Yes. In the absence of data, you're left to wonder. There's no fossil record and the two kinds of bats are very different under the skin. It's going be hard to say until there's more to go on. But that's not the case all over, just with bats.

Or consider Gore3Ks point that we don't really know for certain if the some of the dinosaurs low on the tree didn't have teats.

Very telling that you still don't get it. Dinosaurs are just one line of reptiles, a group within the diapsids (two extra skull holes), which include birds and true lizards.

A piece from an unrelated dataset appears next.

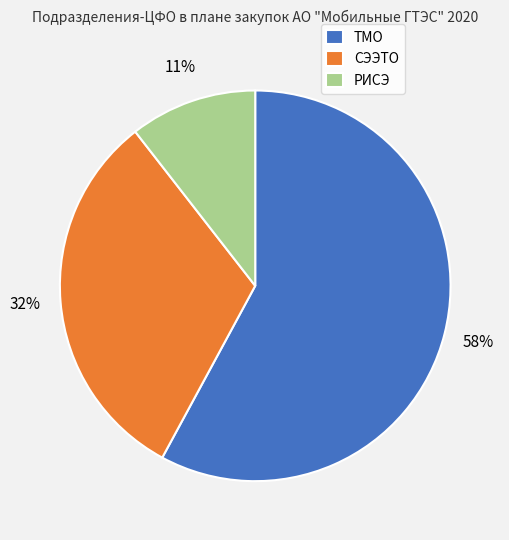

Which slice is the largest?

ТМО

Here's the problem: The ancestors of mammals branched off the reptilian trunk way far back before the diapsids, much less the dinos, were a distinct branch. That's what I mean when I say you don't inherit from your cousins. By the time the ancestors of mammals were becoming mammals, the dinos were on a very different branch. How do the mammaries get across the tree?

If survivability were the goal why would we have even gone beyond bacteria or algae?

The only goal is survivability right now. What works, works, but just for right now. Multicellularity can work better for some species, some times. We still have examples of animals like slime molds, Volvox, and others which are only barely or only part-time multicellular.

More than one thing can work at the same time. Being a cyanobacterium has worked continuously for a long time, but perhaps not everywhere at once. Just always somewhere.